Incidentally, the keyboard I use is the Logitech Keys-to-Go, which I got during my recent trip to Seattle. I like its portability and the fact that (unlike some of Logitech’s other offerings) it has a Ctrl
key. It doesn’t have Esc
, though, which is a constant pain, but it sort of makes up for it by being close enough in key size and spacing to make it possible for me to touch-type at speed without any hiccups.
I’ve been using it to write just about everything here for the past eight months, and love it:
Yep, again, that’s an iPad mini. I prefer that form factor for portability and general-purpose use (and freely grant it can feel a little cramped at times), but with a full-screen editor going and the font set to a sensible size it is just right.
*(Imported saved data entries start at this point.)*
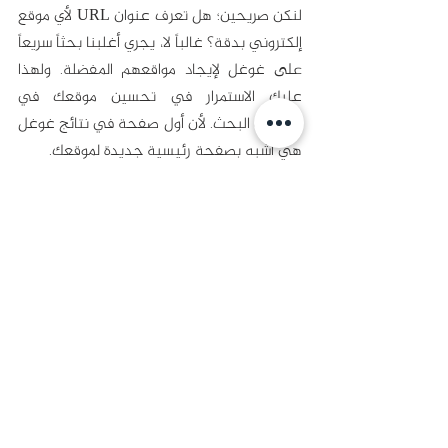
لنكن صريحين؛ هل تعرف عنوان URL لأي موقع 
إلكتروني بدقة؟ غالباً لا، يجري أغلبنا بحثاً سريعاً 
على غوغل لإيجاد مواقعهم المفضلة. ولهذا 
عليك الاستمرار في تحسين موقعك في 
محركات البحث. لأن أول صفحة في نتائج غوغل 
هي أشبه بصفحة رئيسية جديدة لموقعك.
13. تعتمد أكثر من 40% من الشركات 
على الذكاء الاصطناعي لإدارة قوائمها
بصفتك مالك مشروع متنامٍ، فمن المحتمل ألا 
يكون لديك وقت لتحديث كل قوائم البيانات 
المحلية كلما حصل تغيير. وهنا يمكنك الاستعانة 
بحلول الذكاء الاصطناعي لتحسين محركات 
البحث محلياً. 
تثبت هذه البيانات أن الاستثمار في تحسين 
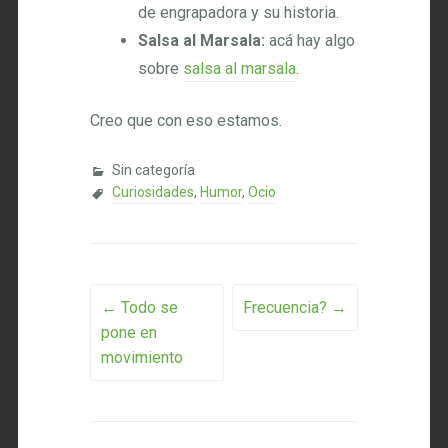
de engrapadora y su historia.
Salsa al Marsala:
acá hay algo
sobre
salsa al marsala
.
Creo que con eso estamos.
Sin categoría
Curiosidades
,
Humor
,
Ocio
Post navigation
←
Todo se
Frecuencia?
→
pone en
movimiento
The whole setup (plus a power adapter and the requisite dongles) fits into a small messenger bag.
The X1
Physically there’s nothing much to it: It’s your average nondescript plastic mouse, suitable for both left-handed and right-handed use. Here it is alongside my battered Apple Magic Mouse:
The electronics seem to be thrifty, taking a single AA battery:
It’s not the best built mouse ever, but it’s ergonomic enough. I’m a bit concerned that the bottom cover retainers appear quite fragile, but I don’t plan on opening it very often.
Compatibility
So far, it works perfectly with Jump Desktop, regardless of the display protocol in use or the kind of machine I’m accessing. No lag, no trouble using the mouse wheel, no trouble on any of the surfaces I’ve used (but no glass tables yet, which are often a problem).
But since the mouse support is baked in to Jump Desktop, the X1 doesn’t work with the official Microsoft Remote Desktop client for iOS, nor with any other applications like Prompt or Coda which provide SSH access. Those would also benefit greatly from mouse input, for even text-based terminals these days support mouse events when appropriately configured.
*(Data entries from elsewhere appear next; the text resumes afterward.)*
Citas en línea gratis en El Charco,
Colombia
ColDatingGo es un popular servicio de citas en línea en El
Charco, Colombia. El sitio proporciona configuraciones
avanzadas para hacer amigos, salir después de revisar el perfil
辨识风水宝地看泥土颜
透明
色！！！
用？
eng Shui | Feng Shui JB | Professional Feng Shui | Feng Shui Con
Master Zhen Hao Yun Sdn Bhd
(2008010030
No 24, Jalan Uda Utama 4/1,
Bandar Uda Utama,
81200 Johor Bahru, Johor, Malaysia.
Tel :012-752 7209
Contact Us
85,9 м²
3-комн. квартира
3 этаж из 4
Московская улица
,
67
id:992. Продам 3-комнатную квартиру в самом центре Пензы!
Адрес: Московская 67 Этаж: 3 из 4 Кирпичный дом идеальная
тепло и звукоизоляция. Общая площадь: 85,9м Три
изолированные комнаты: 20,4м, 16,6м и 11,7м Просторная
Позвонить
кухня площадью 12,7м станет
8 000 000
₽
Or even without any configuration at all – On Ubuntu, I regularly use a mouse with vim
without even thinking about it, and got it to work many times with tmux
when SSHing to various other distributions.
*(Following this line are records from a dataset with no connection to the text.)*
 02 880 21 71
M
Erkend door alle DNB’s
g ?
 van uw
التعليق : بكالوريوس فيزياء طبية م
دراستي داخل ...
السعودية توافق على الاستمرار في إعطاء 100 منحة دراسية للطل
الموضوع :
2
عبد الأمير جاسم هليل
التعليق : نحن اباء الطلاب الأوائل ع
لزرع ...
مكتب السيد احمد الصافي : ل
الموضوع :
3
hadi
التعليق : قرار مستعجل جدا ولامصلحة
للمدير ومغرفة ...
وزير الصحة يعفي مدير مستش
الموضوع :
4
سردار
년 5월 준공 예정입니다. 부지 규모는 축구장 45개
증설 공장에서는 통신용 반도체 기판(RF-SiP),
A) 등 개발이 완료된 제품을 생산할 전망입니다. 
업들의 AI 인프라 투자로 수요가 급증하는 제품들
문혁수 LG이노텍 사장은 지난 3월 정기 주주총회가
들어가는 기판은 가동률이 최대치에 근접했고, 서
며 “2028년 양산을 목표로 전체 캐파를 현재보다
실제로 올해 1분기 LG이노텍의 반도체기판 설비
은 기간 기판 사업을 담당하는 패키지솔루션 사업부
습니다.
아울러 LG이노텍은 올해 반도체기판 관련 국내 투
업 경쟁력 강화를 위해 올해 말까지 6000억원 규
But until Panic and the like catch on, my usual cop-out is to open a VNC session on one of my UNIX boxes and use terminals there – which works, but is hardly ideal on the road.
Getting Natural Scrolling “Back”
The only thing I missed was natural scrolling when connecting to Windows machines, but that’s easy enough to hack through a registry tweak:
- Run
regedit.exe
- Go to
HKEY_LOCAL_MACHINE\SYSTEM\CurrentControlSet\Enum\HID
- Find the mouse hardware ID (you can fetch it from hardware properties inside the Settings app)
- Look for
DeviceParameters
and changeFlipFlopWheel
to1
In Linux/VNC, it’s much easier (but a tad obscure, I’ll grant):
echo "pointer = 1 2 3 5 4 7 6 8 9 10 11 12" > ~/.Xmodmap && xmodmap ~/.Xmodmap
What About Full iOS Support?
The mouse does pair with iOS, but obviously nothing happens since Apple doesn’t believe a mouse is useful in iOS and has built no support for it (which dovetails nicely with the discussion about touch screens on laptops I alluded to a couple of days ago).
And, like I mentioned above, it will only happen at all if developers do it themselves – which is kind of a shame, really, since when Apple implemented two-finger cursor movement in iOS 9 they could have extended that to some kind of mouse support1.
But alas, that is likely not to be. The iOS+touch vs Mac+trackpad split is unlikely to change, and “Pro” users who need access to remote machines and legacy apps are likely to have to put up with this situation forever.
Nevertheless, I now have a pretty nice way to work remotely – I’ve even plugged in an aging external monitor via VGA on one occasion (but at 1024x768 resolution, which is ridiculous these days). I know this smacks of Continuum, but if iOS devices had consistent hardware (and software) support for full HD display output, I’d be a happier camper.